Промазав, критик попадает в цель: Дюма не пренебрегал печеной картошкой. «Успех рождает множество врагов. Дюма продолжал раздражать своим краснобайством, бахвальством, орденами и неуважением к законам республики изящной словесности… По своей морали и философии Дюма был близок не мыслящей верхушке Франции, а массе своих читателей» (А. Моруа).
«Тонкая кость и могучая мускулатура…» Эта характеристика личности Дюма восходит к его происхождению: соединению почти пушкинскому — арапской крови с аристократической. Темперамент становится характером. «Руки, написавшие за двадцать лет четыреста романов и тридцать пять драм, — это руки рабочего!» ответ Дюма на упрек в аристократизме.

• _ПРЕДОСТАВЛЕННЫЙ МАТЕРИАЛ_:

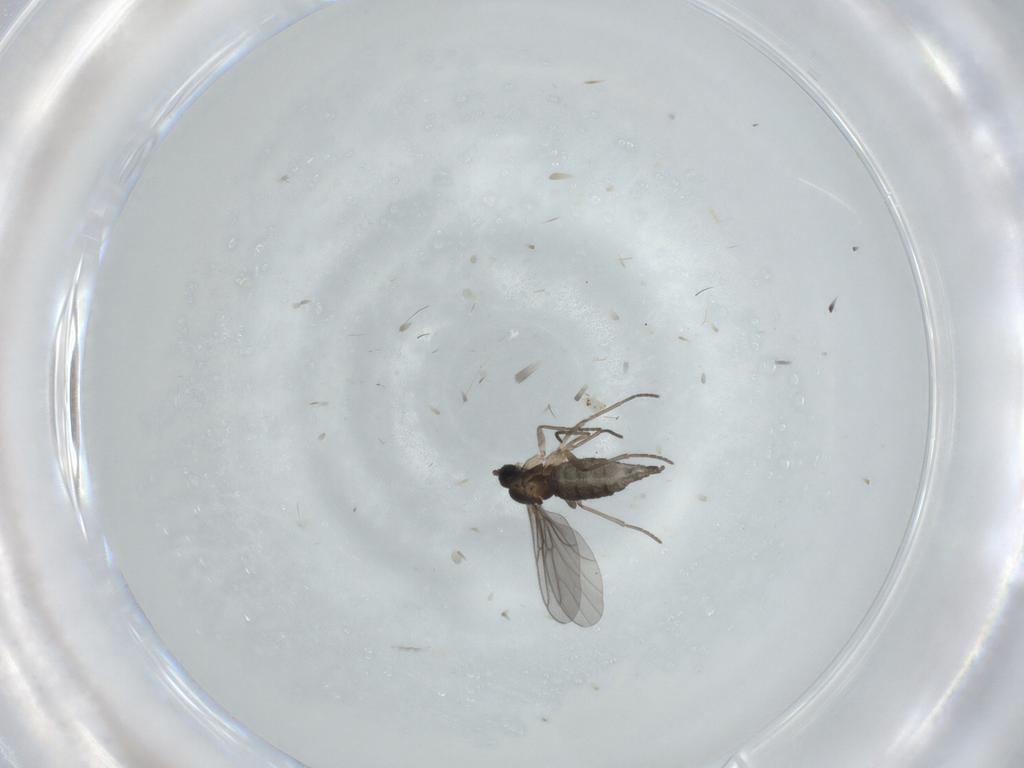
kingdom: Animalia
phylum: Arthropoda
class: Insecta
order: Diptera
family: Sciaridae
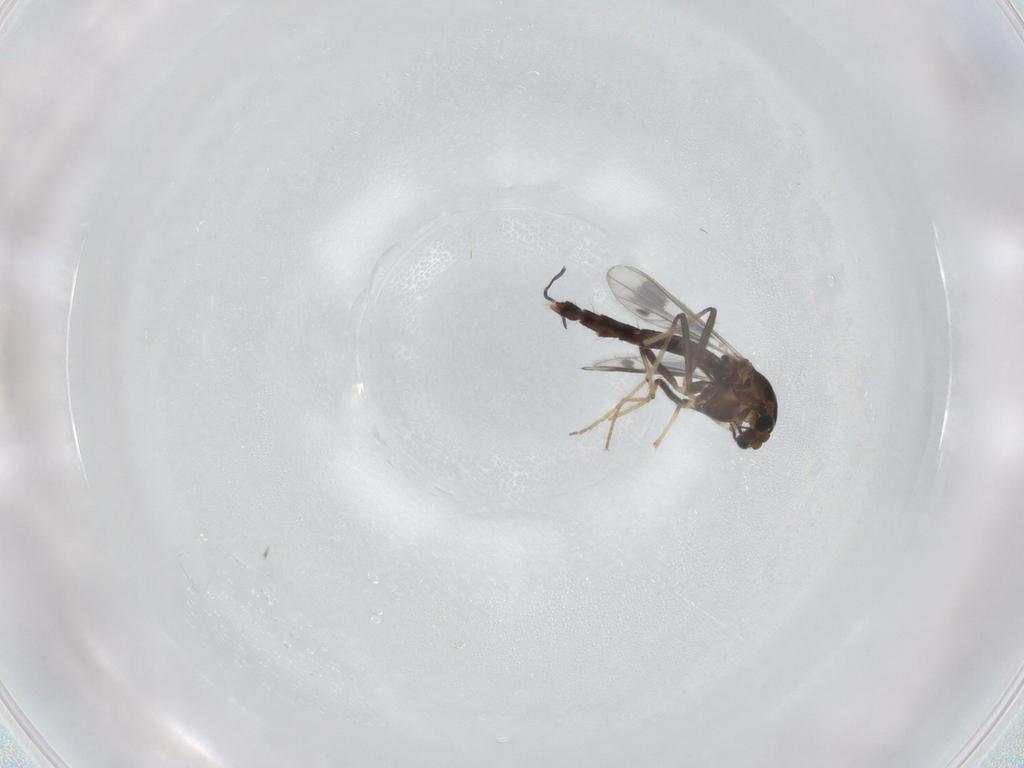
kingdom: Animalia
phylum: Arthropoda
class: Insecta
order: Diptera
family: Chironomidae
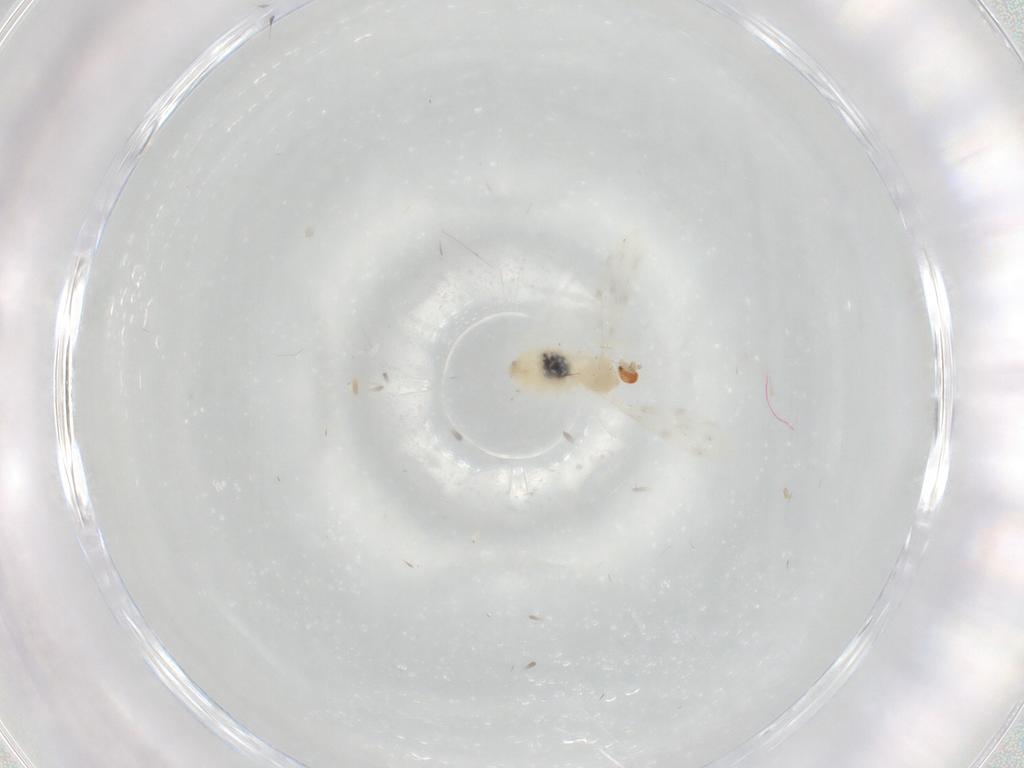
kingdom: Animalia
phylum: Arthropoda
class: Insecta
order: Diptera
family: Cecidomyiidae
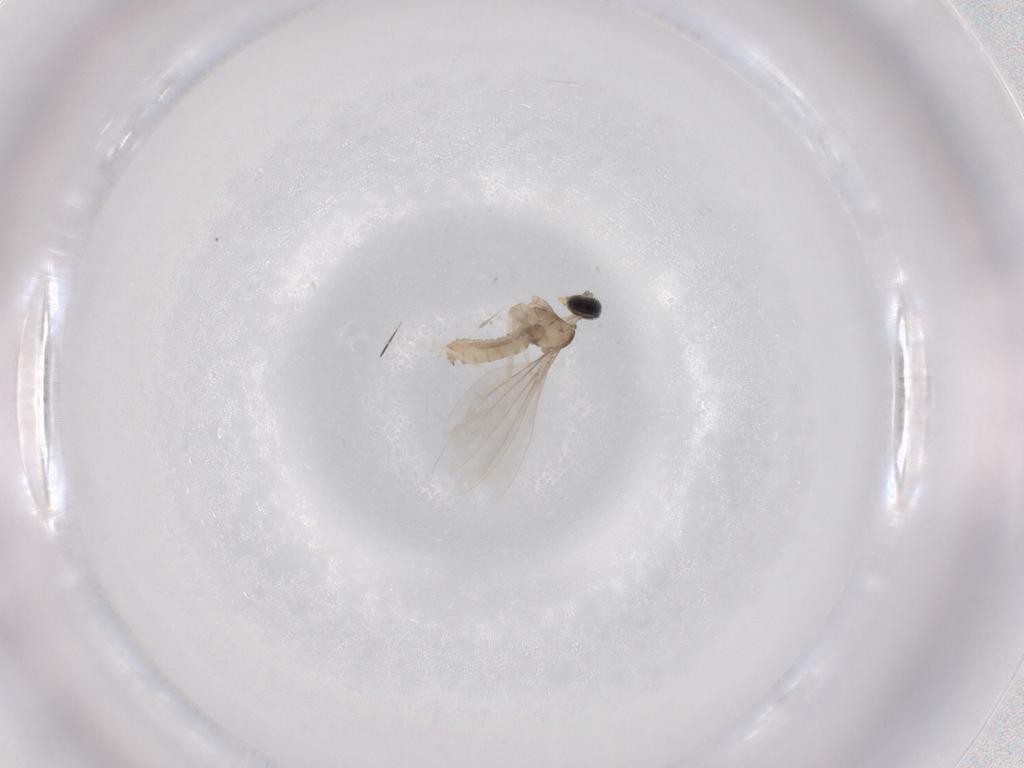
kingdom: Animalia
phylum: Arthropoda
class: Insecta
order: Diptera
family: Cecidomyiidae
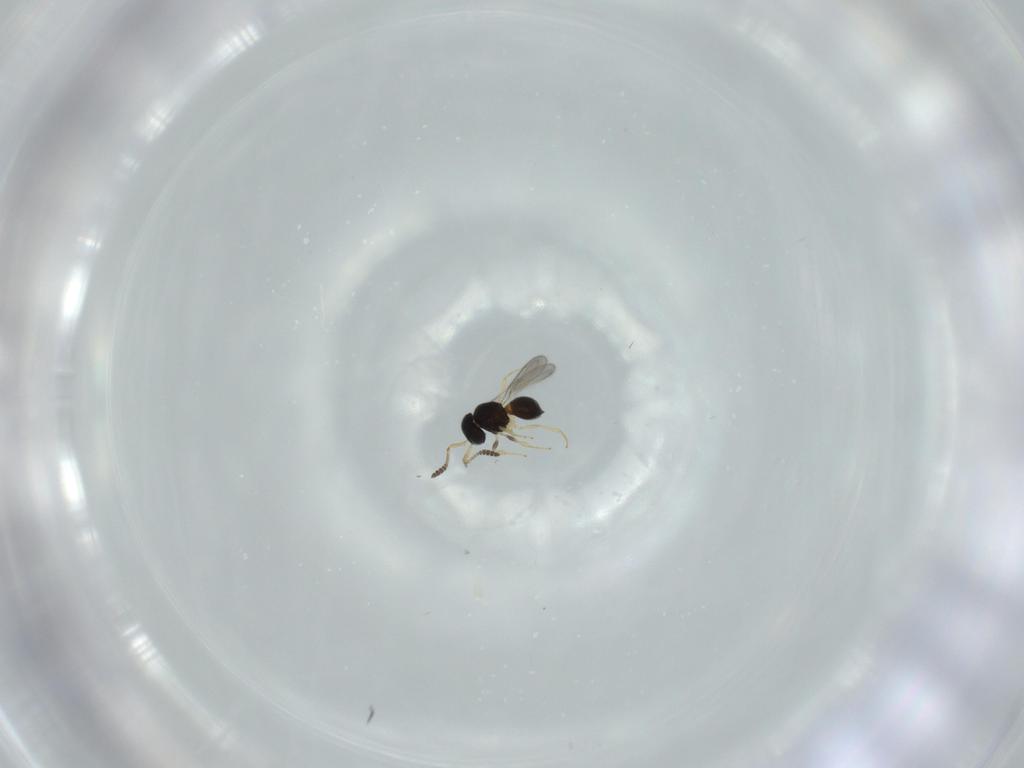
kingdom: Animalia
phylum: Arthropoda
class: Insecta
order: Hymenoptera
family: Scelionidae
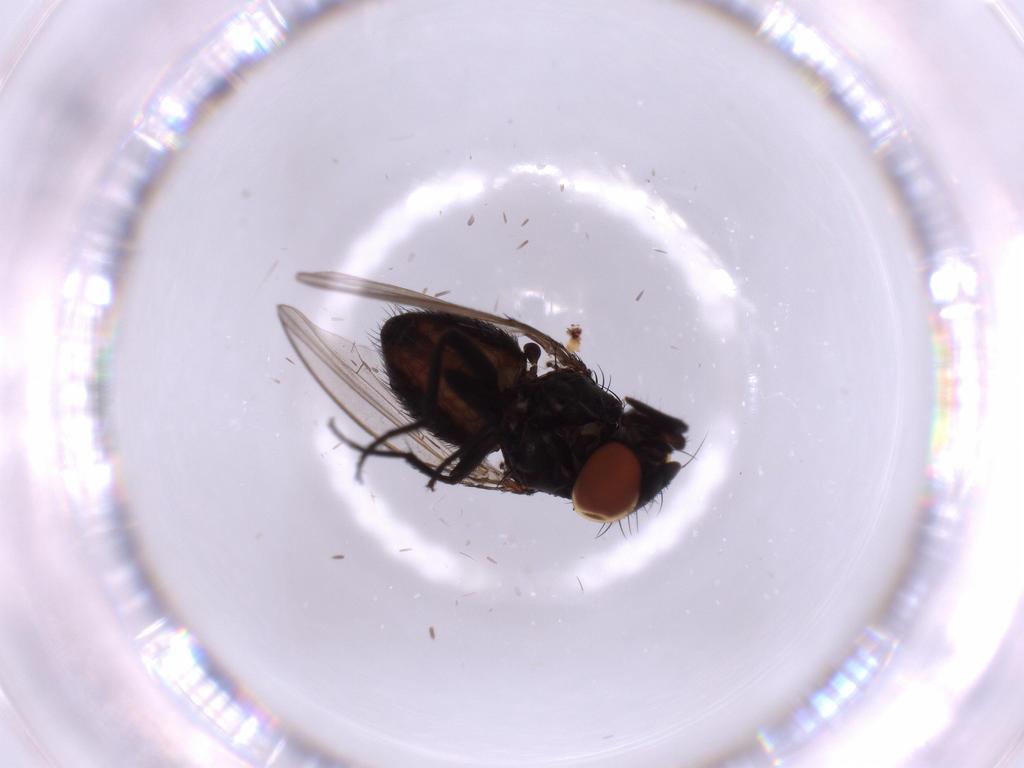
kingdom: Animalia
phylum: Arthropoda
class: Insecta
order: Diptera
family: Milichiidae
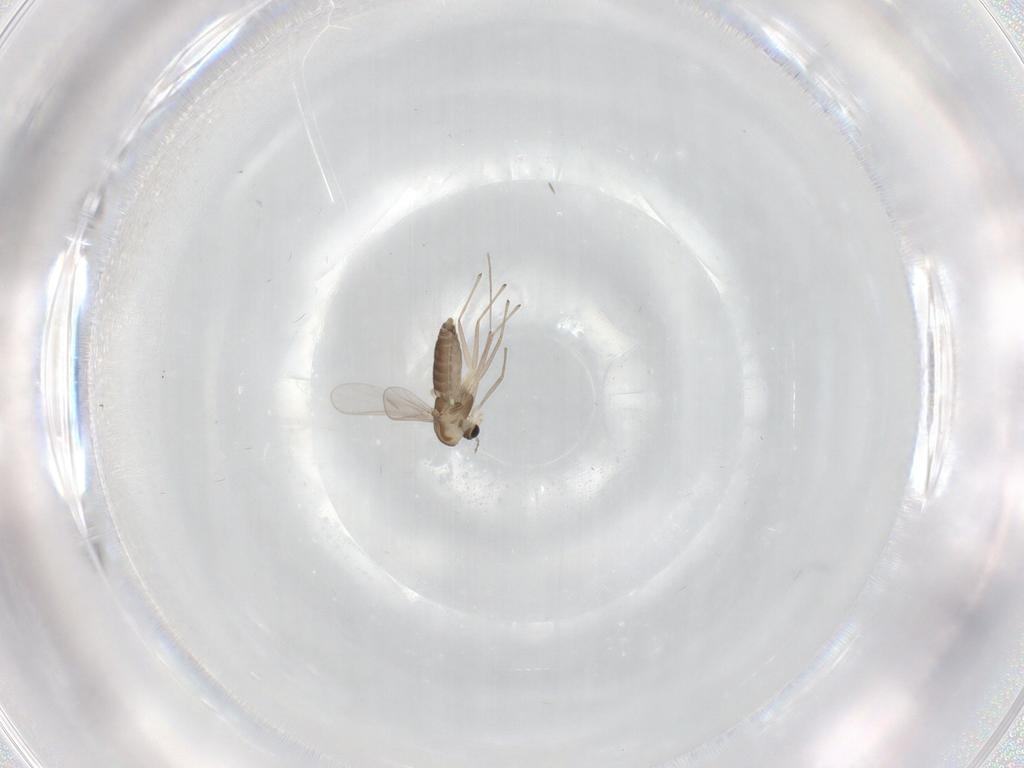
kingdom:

• _ЗАДАНИЯ_:
1. Повторите без изменений фрагмент текста о Дюма от слов «Промазав, критик попадает» до слов «упрек в аристократизме.» включительно.
2. Пожалуйста, продолжите текст о Дюма, начиная сразу после его последнего предложения.

• _ОТВЕТЫ ПО ПОРЯДКУ_:
1.
Промазав, критик попадает в цель: Дюма не пренебрегал печеной картошкой. «Успех рождает множество врагов. Дюма продолжал раздражать своим краснобайством, бахвальством, орденами и неуважением к законам республики изящной словесности… По своей морали и философии Дюма был близок не мыслящей верхушке Франции, а массе своих читателей» (А. Моруа).
«Тонкая кость и могучая мускулатура…» Эта характеристика личности Дюма восходит к его происхождению: соединению почти пушкинскому — арапской крови с аристократической. Темперамент становится характером. «Руки, написавшие за двадцать лет четыреста романов и тридцать пять драм, — это руки рабочего!» ответ Дюма на упрек в аристократизме.

2.
«Сегодня, — пишет он своему соавтору, — надо сделать еще одно большое усилие и как следует поработать над Бражелоном, чтобы в понедельник или вторник мы могли возвратиться к нему и закончить второй том… А сегодня, завтра, послезавтра и в понедельник, засучив рукава, займемся Бальзамо, — черт его подери!»
Секрет успеха Дюма — что он писал с тою же скоростью, с какой люди читают. Он сам себе был читатель в процессе письма. Он прочитывал каждый свой роман первым, не отрываясь, и отдавал следующему: почитай, мне понравилось.
Смех охватывает меня, когда я который день не в силах взойти на эти несколько страничек о нем самом… Если учесть, что впервые мысль написать некое сочинение «Об интеллектуализме Дюма» вошла мне в голову те же двадцать лет назад, за которые он… О Дюма! я не хочу видеть, как вылетают страницы из-под твоего пера и листвою усыпают пол… Не унижай!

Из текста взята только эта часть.